The board of Citizens Property Insurance Corp. approved a plan Wednesday that would raise residential insurance rates by an average of 8.2 percent starting in September —- with the hikes hitting almost all customers of the state-backed insurer.
Members of the Citizens Board of Governors expressed regret about the planned rate increases but blamed lawsuits that officials say are driving up costs in the broader property-insurance market. The issue focuses on litigation related to water-damage claims, particularly in Miami-Dade, Broward and Palm Beach counties.
“Litigation is completely and totally out of hand,” Barry Gilway, president and chief executive officer of Citizens, said during a board meeting in Maitland.
The planned rate increases still need approval from the state Office of Insurance Regulation. If approved, the hikes would begin in September and fully take effect over the following year as policies renew. Citizens has about 435,000 policies.
The average 8.2 percent hike would hit “personal lines” policyholders, including owners of single-family homes, owners of condominiums and renters — though increases would vary across the state depending on factors such as location. Commercial policies could see an average 9 percent increase.
Brian Donovan, chief actuary for Citizens, said 97 percent of homeowners would see rate increases under the plan.
The Citizens board voted 8-1 to approve the proposed rates, with board member Bette Brown of Monroe County the only dissenter. The vote came after discussion that centered on water-damage claims and the practice known as “assignment of benefits,” which is perhaps the most-controversial insurance issue in Florida.
Under assignment of benefits, homeowners sign over insurance claims to contractors, who then pursue payments from insurance companies. Citizens and other insurers contend the AOB process is filled with fraud and leads to expensive litigation. But contractors and trial attorneys argue that assignment of benefits helps ensure that damage claims are paid properly.
Ground zero for the debate has been Miami-Dade, Broward and Palm Beach counties, and Gilway said private insurers are reducing policies in those counties. Such reductions can shift more policies to Citizens, which has long been a major player in the Southeast Florida market.
“We’re becoming a tri-county company,” Gilway said.

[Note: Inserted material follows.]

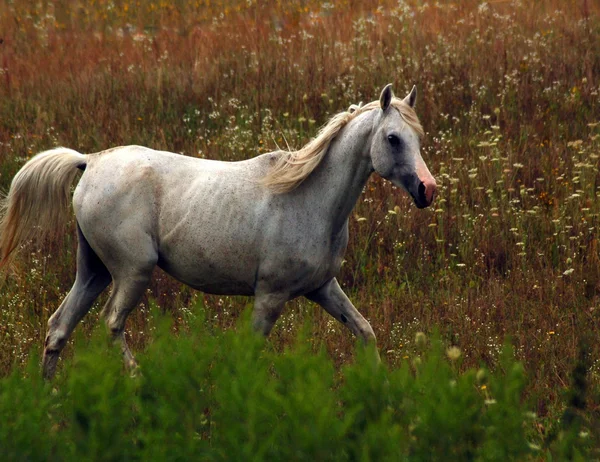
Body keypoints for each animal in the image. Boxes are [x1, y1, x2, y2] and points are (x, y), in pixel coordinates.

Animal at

Donovan said another concern is that many private insurers are receiving approval for double-digit rate increases, while Citizens rate hikes are capped by what is known as a “glide path, which blocks increases of more than 10 percent.
The result could be Citizens offering cheaper policies that will lead to the state-backed insurer writing more coverage — after years of attempts to shrink the Citizens policy count.
Citizens and other insurers have lobbied in recent years to change the assignment-of-benefits process to reduce litigation. But the state House and Senate have not reached agreement.
The issue is expected to draw heavy attention during the 2019 legislative session, with Insurance Commissioner David Altmaier issuing a statement Wednesday that said he will “continue to make AOB reform a top priority, support legislation that addresses AOB abuse and fight to hold consumers harmless.” The session will start March 5.